2. Adopt the Alarm technique
This one is my favorite and most straightforward technique. I put an alarm for various of my favorite (and challenging) exercises, meditation, walk, stretching, etc. on my alarm clock, each 1-2 hours apart, and spread them throughout a day.
With each workout, I set pleasant music to keep it fun and not intimidating.
3. Build Squatting into the routine
Squat when possible, say when you have to pick up something from the floor. Picking up toys, for instance, which is highly likely when you have a toddler or a young child. Instead of bending, squat! If you are working from home, you could get up and squat a few times.
Squatting helps strengthen our leg muscles. It might be challenging in the beginning, but gradually, one gets the grasp of it.
4. Make your child your coach
Another way that has worked for me is to ask my son to suggest exercises. He usually suggests challenging ones!
Also, I ask him to count my reps backward: “10, 9, …, 0, now lets play”! He doesn’t always like to do that, but a few times is good enough :)!
5. Meal-Prep to reduce daily cooking time
If we meal-prep (meals or ingredients) once a week, the cooking time, every day, goes down significantly. So, that time can go into the exercise time budget. Cooking from scratch every day can be time-consuming, especially during these days.
I have a post on “10 vegetarian meal-prep ingredients,” which can be of use to you.

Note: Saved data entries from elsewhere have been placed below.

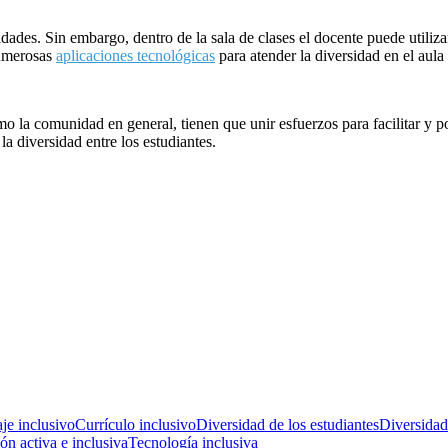
es. Sin embargo, dentro de la sala de clases el docente puede utilizar
numerosas
aplicaciones tecnológicas
para atender la diversidad en el aula
mo la comunidad en general, tienen que unir esfuerzos para facilitar y p
la diversidad entre los estudiantes.
je inclusivo
Currículo inclusivo
Diversidad de los estudiantes
Diversidad
ión activa e inclusiva
Tecnología inclusiva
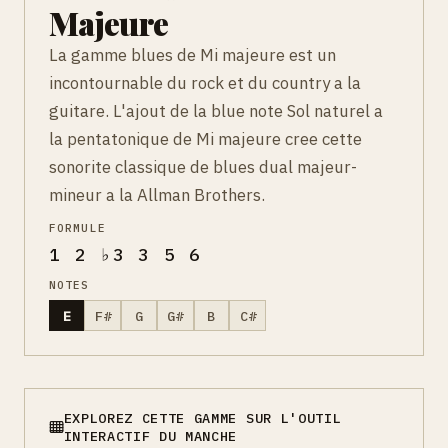
Majeure
La gamme blues de Mi majeure est un
incontournable du rock et du country a la
guitare. L'ajout de la blue note Sol naturel a
la pentatonique de Mi majeure cree cette
sonorite classique de blues dual majeur-
mineur a la Allman Brothers.
FORMULE
1 2 ♭3 3 5 6
NOTES
E
F#
G
G#
B
C#
EXPLOREZ CETTE GAMME SUR L'OUTIL
INTERACTIF DU MANCHE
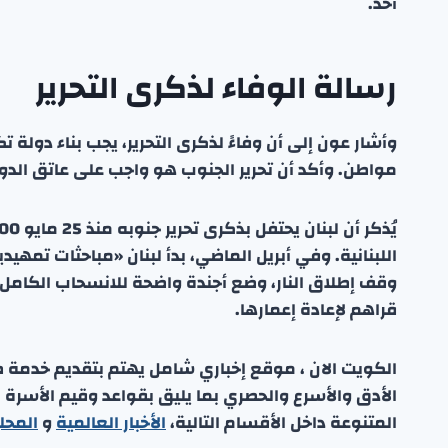
أحد.
رسالة الوفاء لذكرى التحرير
وأشار عون إلى أن وفاءً لذكرى التحرير، يجب بناء دولة تكون
مواطن. وأكد أن تحرير الجنوب هو واجب على عاتق الدولة، 
اللبنانية. وفي أبريل الماضي، بدأ لبنان «مباحثات تمه
وقف إطلاق النار، وضع أجندة واضحة للانسحاب الكامل، ا
قراهم لإعادة إعمارها.
الكويت الان ، موقع إخباري شامل يهتم بتقديم خدمة صحفي
الأدق والأسرع والحصري بما يليق بقواعد وقيم الأسرة
المتنوعة داخل الأقسام التالية،
الأخبار العالمية
و
المحل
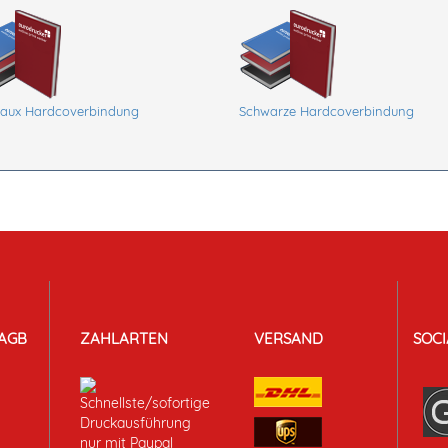
aux Hardcoverbindung
Schwarze Hardcoverbindung
AGB
ZAHLARTEN
VERSAND
SOCI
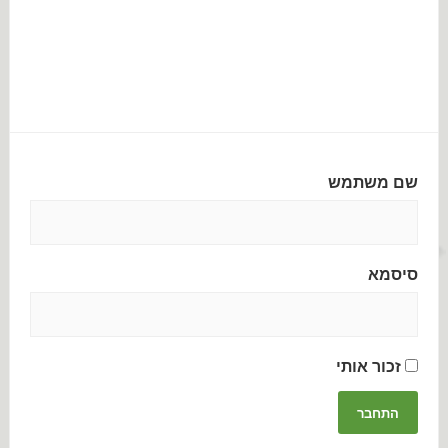
שם משתמש
סיסמא
זכור אותי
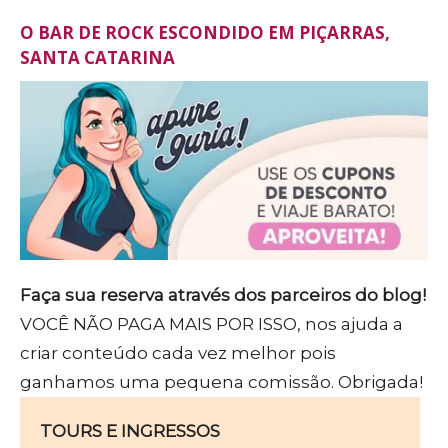
O BAR DE ROCK ESCONDIDO EM PIÇARRAS,
SANTA CATARINA
Faça sua reserva através dos parceiros do blog!
VOCÊ NÃO PAGA MAIS POR ISSO, nos ajuda a
criar conteúdo cada vez melhor pois
ganhamos uma pequena comissão. Obrigada!
TOURS E INGRESSOS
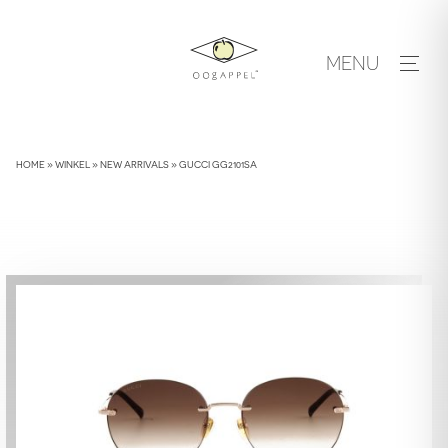
Skip
to
MENU
content
HOME
»
WINKEL
»
NEW ARRIVALS
»
GUCCI GG2101SA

Of course, it is subject to limited availability these days.
6. Play “Who runs faster” with your child
At least once a day, run and race with your child. “Let’s run and see who reaches the other end sooner?” is an excellent activity to engage your child and give you a little cardio.
7. Take turns to workout
Taking turns between people at home is an excellent way for everyone to stay active. One could watch, play with the child while the other gets to flex those muscles. I had discussed the importance of working out for parents in another post on “our 5 slips in first two years of parenting,” as well.
A Parting Note
In a nutshell, if we prioritize exercising and staying active, we can indeed find ways to do so. I hope the post is of use to you, and you remain active and healthy!
I hope we all stay healthy, stay home, and stay calm!